◆ Exercise: The range runs from the line containing "Rendered at 1275 by 1650 pixels." to the last line of the entries. Copy that range exactly, omitting pictures.
______
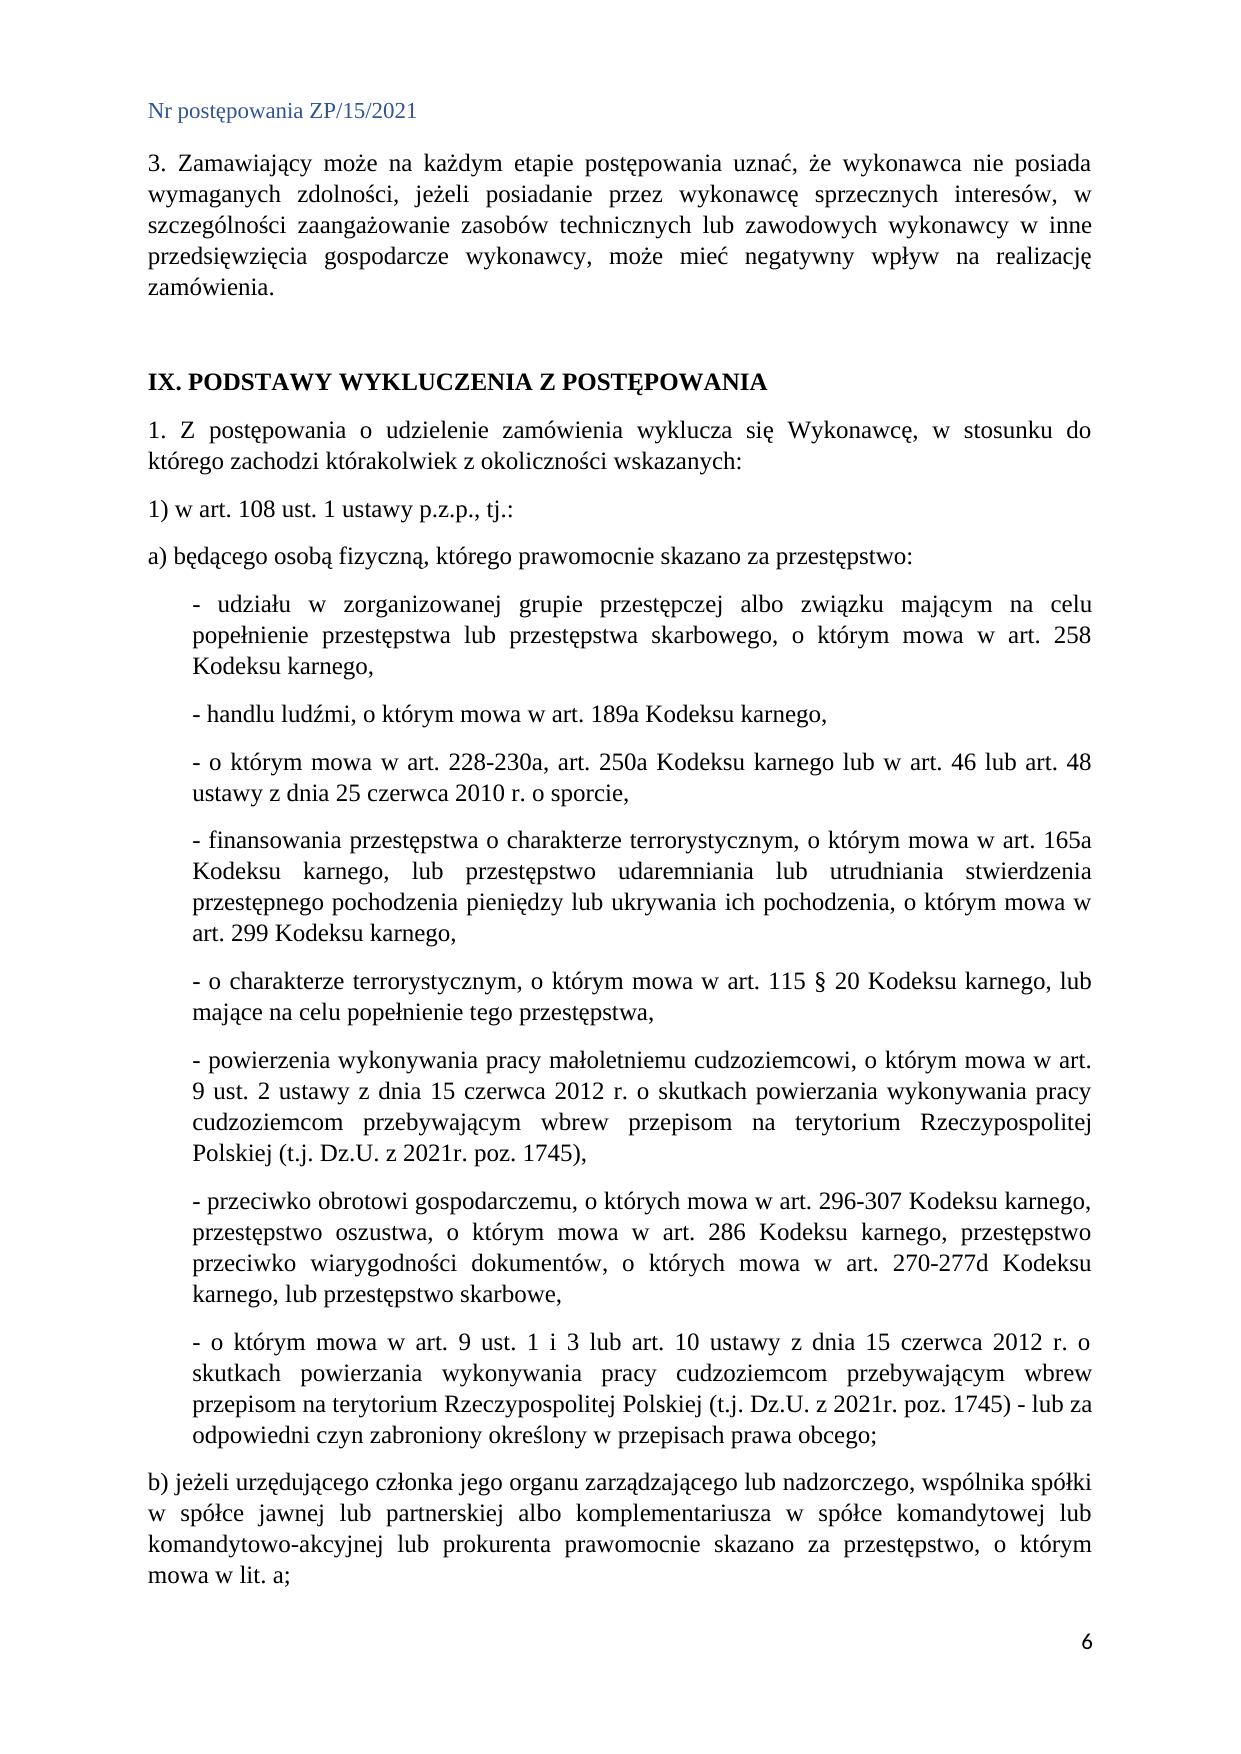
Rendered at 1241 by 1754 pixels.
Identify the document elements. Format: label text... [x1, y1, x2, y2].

text - o którym mowa w art. 9 ust. 1 i 3 lub art. 10 ustawy z dnia 15 czerwca 2012 r. o skutkach powierzania wykonywania pracy cudzoziemcom przebywającym wbrew przepisom na terytorium Rzeczypospolitej Polskiej (t.j. Dz.U. z 2021r. poz. 1745) - lub za odpowiedni czyn zabroniony określony w przepisach prawa obcego; [192, 1327, 1093, 1448]
text - handlu ludźmi, o którym mowa w art. 189a Kodeksu karnego, [192, 699, 1093, 728]
text b) jeżeli urzędującego członka jego organu zarządzającego lub nadzorczego, wspólnika spółki w spółce jawnej lub partnerskiej albo komplementariusza w spółce komandytowej lub komandytowo-akcyjnej lub prokurenta prawomocnie skazano za przestępstwo, o którym mowa w lit. a; [148, 1467, 1093, 1589]
text - finansowania przestępstwa o charakterze terrorystycznym, o którym mowa w art. 165a Kodeksu karnego, lub przestępstwo udaremniania lub utrudniania stwierdzenia przestępnego pochodzenia pieniędzy lub ukrywania ich pochodzenia, o którym mowa w art. 299 Kodeksu karnego, [192, 825, 1093, 947]
text - o którym mowa w art. 228-230a, art. 250a Kodeksu karnego lub w art. 46 lub art. 48 ustawy z dnia 25 czerwca 2010 r. o sporcie, [192, 747, 1093, 806]
text - o charakterze terrorystycznym, o którym mowa w art. 115 § 20 Kodeksu karnego, lub mające na celu popełnienie tego przestępstwa, [192, 966, 1093, 1026]
text 1. Z postępowania o udzielenie zamówienia wyklucza się Wykonawcę, w stosunku do którego zachodzi którakolwiek z okoliczności wskazanych: [148, 415, 1093, 475]
text 3. Zamawiający może na każdym etapie postępowania uznać, że wykonawca nie posiada wymaganych zdolności, jeżeli posiadanie przez wykonawcę sprzecznych interesów, w szczególności zaangażowanie zasobów technicznych lub zawodowych wykonawcy w inne przedsięwzięcia gospodarcze wykonawcy, może mieć negatywny wpływ na realizację zamówienia. [148, 148, 1093, 301]
text 1) w art. 108 ust. 1 ustawy p.z.p., tj.: [148, 494, 1093, 522]
text - udziału w zorganizowanej grupie przestępczej albo związku mającym na celu popełnienie przestępstwa lub przestępstwa skarbowego, o którym mowa w art. 258 Kodeksu karnego, [192, 589, 1093, 680]
text - powierzenia wykonywania pracy małoletniemu cudzoziemcowi, o którym mowa w art. 9 ust. 2 ustawy z dnia 15 czerwca 2012 r. o skutkach powierzania wykonywania pracy cudzoziemcom przebywającym wbrew przepisom na terytorium Rzeczypospolitej Polskiej (t.j. Dz.U. z 2021r. poz. 1745), [192, 1045, 1093, 1167]
text IX. PODSTAWY WYKLUCZENIA Z POSTĘPOWANIA [148, 367, 1093, 396]
text a) będącego osobą fizyczną, którego prawomocnie skazano za przestępstwo: [148, 541, 1093, 570]
text - przeciwko obrotowi gospodarczemu, o których mowa w art. 296-307 Kodeksu karnego, przestępstwo oszustwa, o którym mowa w art. 286 Kodeksu karnego, przestępstwo przeciwko wiarygodności dokumentów, o których mowa w art. 270-277d Kodeksu karnego, lub przestępstwo skarbowe, [192, 1186, 1093, 1308]
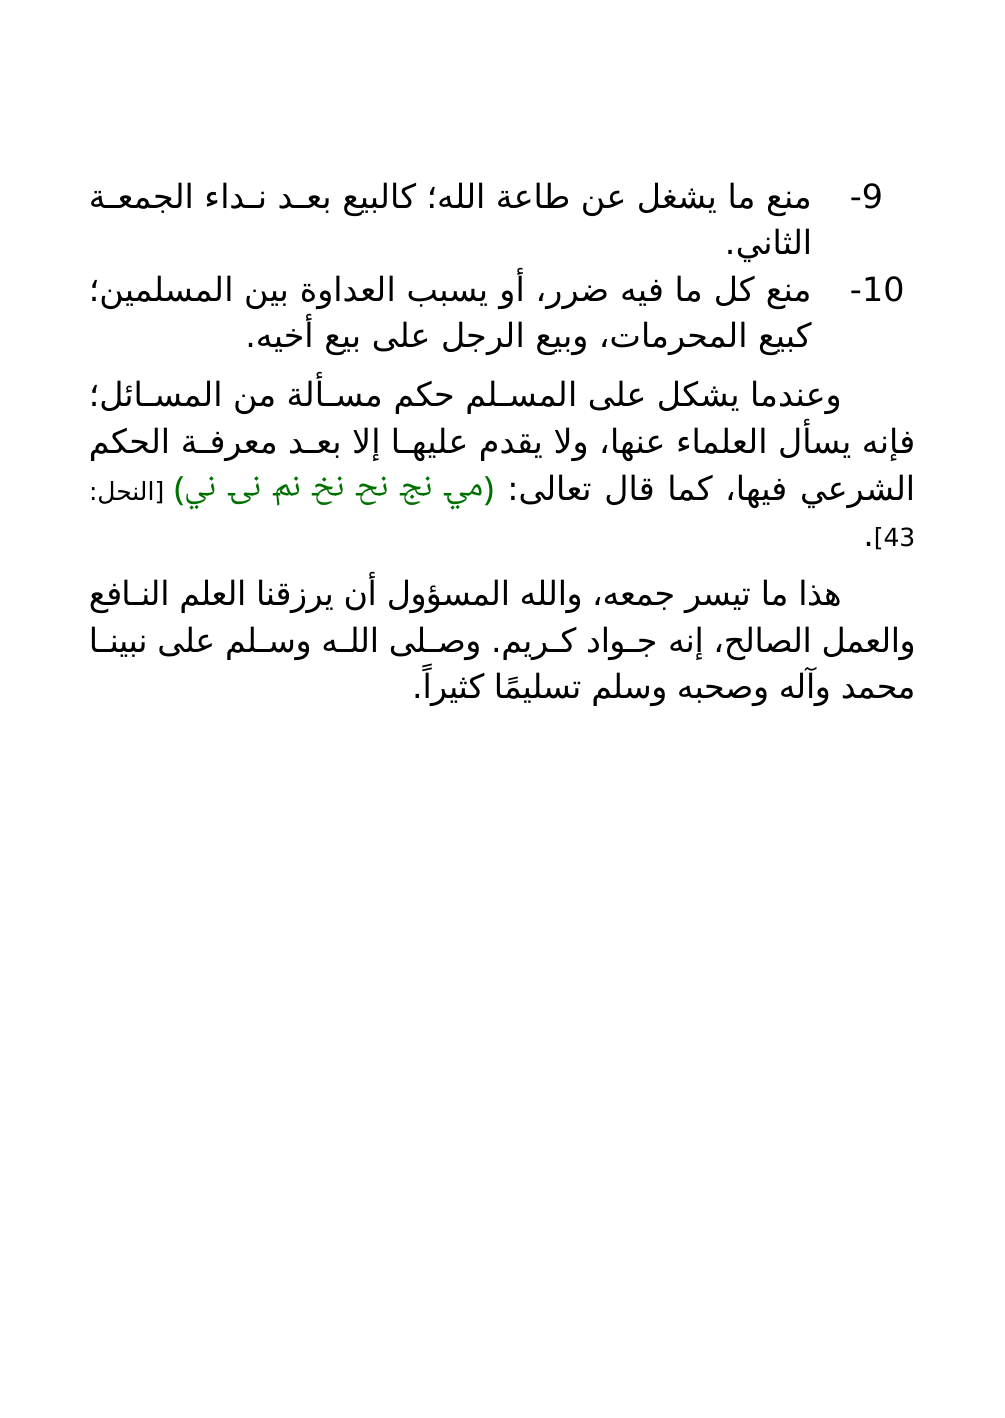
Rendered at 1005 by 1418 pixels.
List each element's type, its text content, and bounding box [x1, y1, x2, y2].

list منع ما يشغل عن طاعة الله؛ كالبيع بعد نداء الجمعة الثاني. [89, 177, 850, 263]
text هذا ما تيسر جمعه، والله المسؤول أن يرزقنا العلم النافع والعمل الصالح، إنه جواد كريم. وصلى الله وسلم على نبينا محمد وآله وصحبه وسلم تسليمًا كثيراً. [89, 575, 915, 707]
list منع كل ما فيه ضرر، أو يسبب العداوة بين المسلمين؛ كبيع المحرمات، وبيع الرجل على بيع أخيه. [89, 270, 850, 356]
text وعندما يشكل على المسلم حكم مسألة من المسائل؛ فإنه يسأل العلماء عنها، ولا يقدم عليها إلا بعد معرفة الحكم الشرعي فيها، كما قال تعالى: ﴿ﱊ ﱋ ﱌ ﱍ ﱎ ﱏ ﱐ﴾ [النحل: 43]. [89, 376, 915, 554]
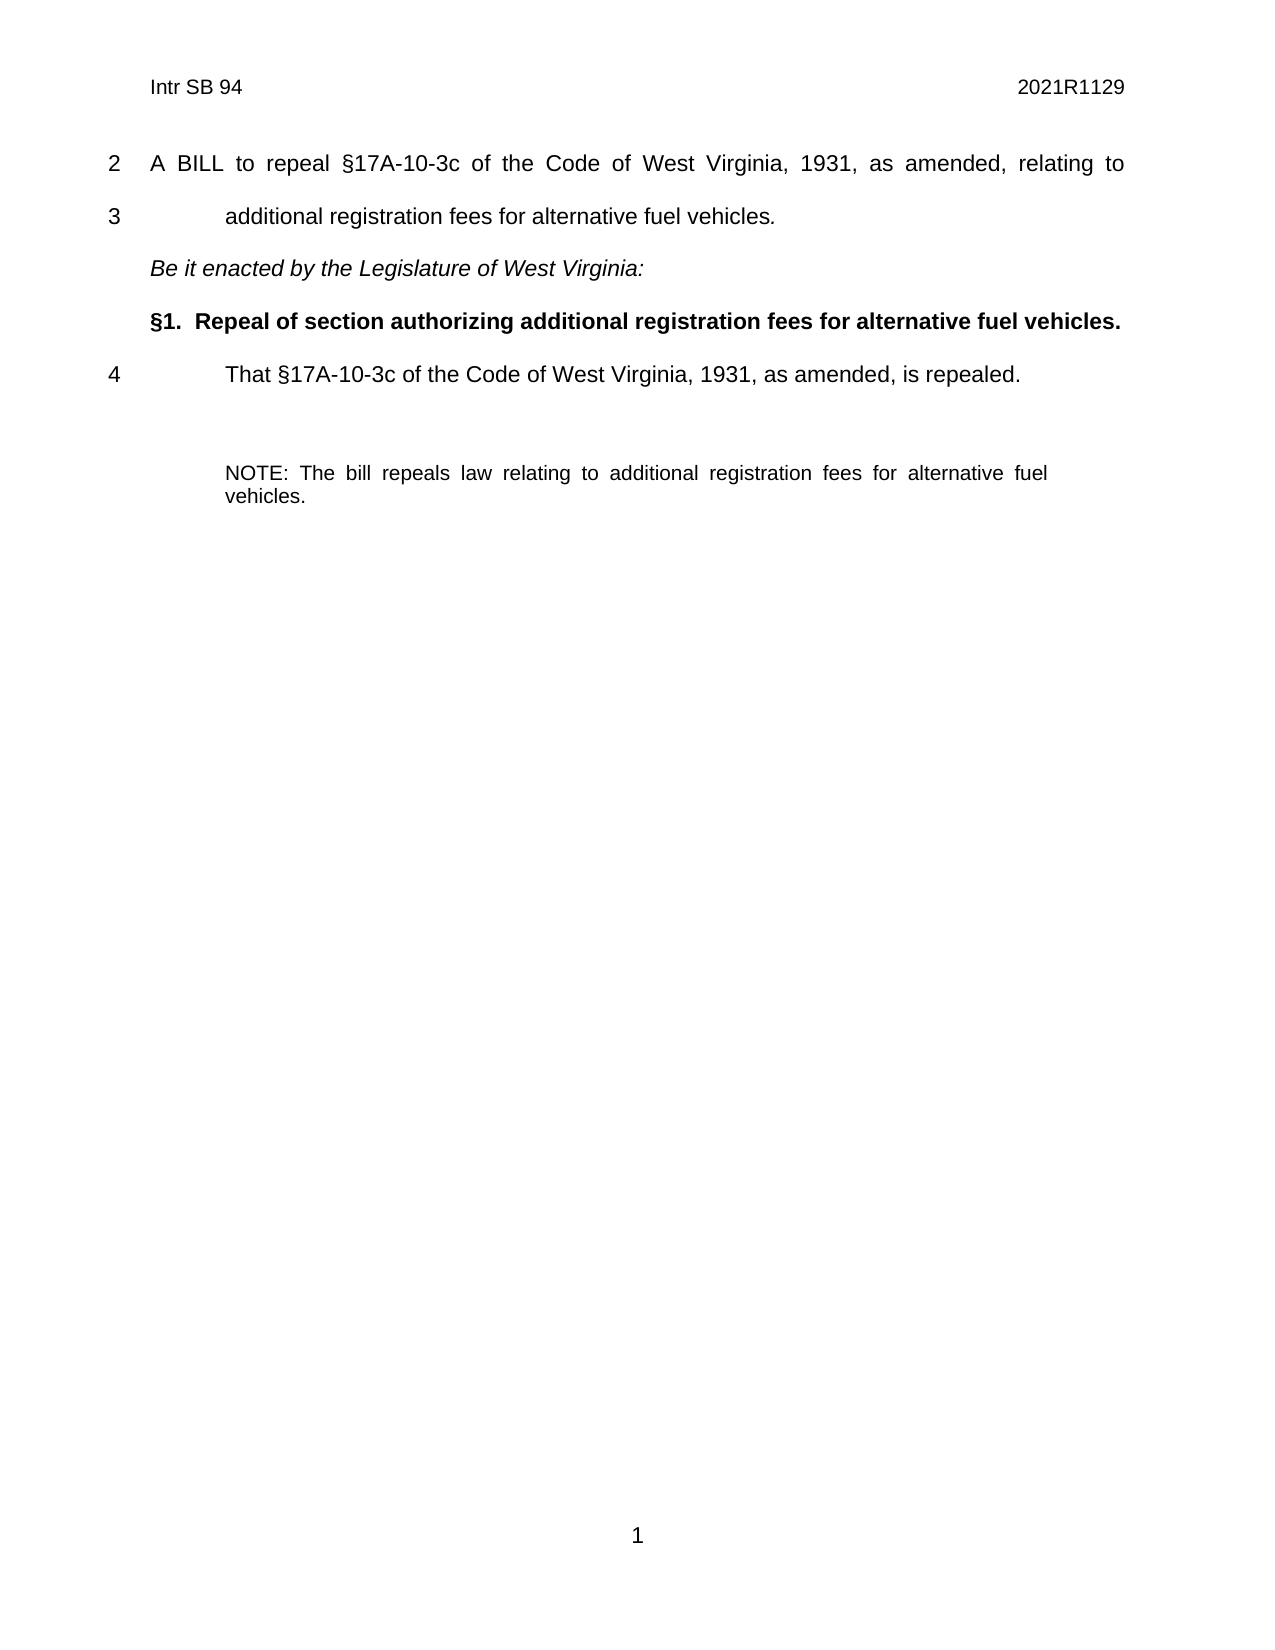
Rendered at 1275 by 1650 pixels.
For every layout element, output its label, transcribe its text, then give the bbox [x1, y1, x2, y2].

text NOTE: The bill repeals law relating to additional registration fees for alternative fuel vehicles. [225, 460, 1050, 508]
text Be it enacted by the Legislature of West Virginia: [150, 255, 1125, 282]
subtitle §1. Repeal of section authorizing additional registration fees for alternative fuel vehicles. [150, 308, 1125, 334]
title A BILL to repeal §17A-10-3c of the Code of West Virginia, 1931, as amended, relating to additional registration fees for alternative fuel vehicles. [150, 150, 1125, 229]
text That §17A-10-3c of the Code of West Virginia, 1931, as amended, is repealed. [150, 361, 1125, 387]
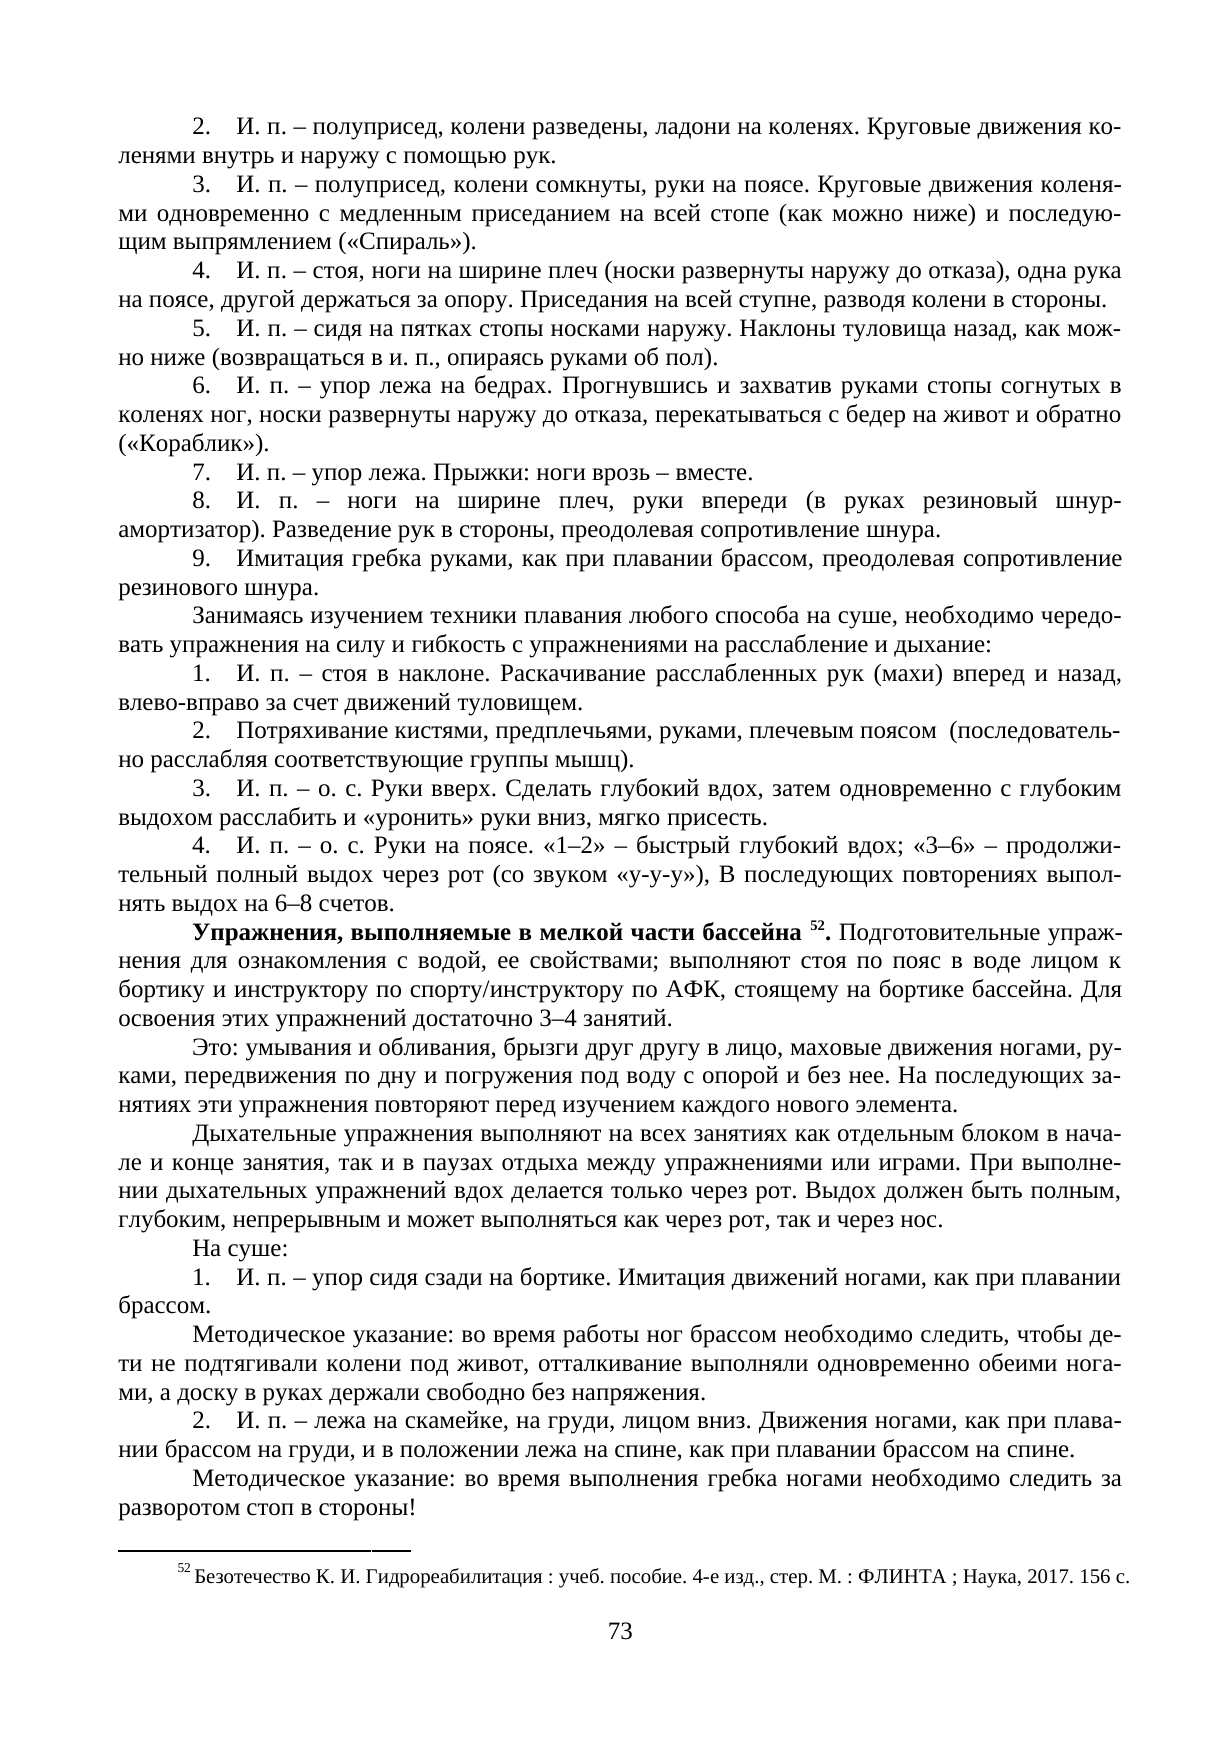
______
◆ Your response:
Rendered at 1275 by 1650 pixels.
For every layout element, output its label, transcribe its text, then give the bbox [x1, y1, x2, y2].

text NOTE: The bill repeals law relating to additional registration fees for alternative fuel vehicles. [225, 460, 1050, 508]
text Be it enacted by the Legislature of West Virginia: [150, 255, 1125, 282]
subtitle §1. Repeal of section authorizing additional registration fees for alternative fuel vehicles. [150, 308, 1125, 334]
title A BILL to repeal §17A-10-3c of the Code of West Virginia, 1931, as amended, relating to additional registration fees for alternative fuel vehicles. [150, 150, 1125, 229]
text That §17A-10-3c of the Code of West Virginia, 1931, as amended, is repealed. [150, 361, 1125, 387]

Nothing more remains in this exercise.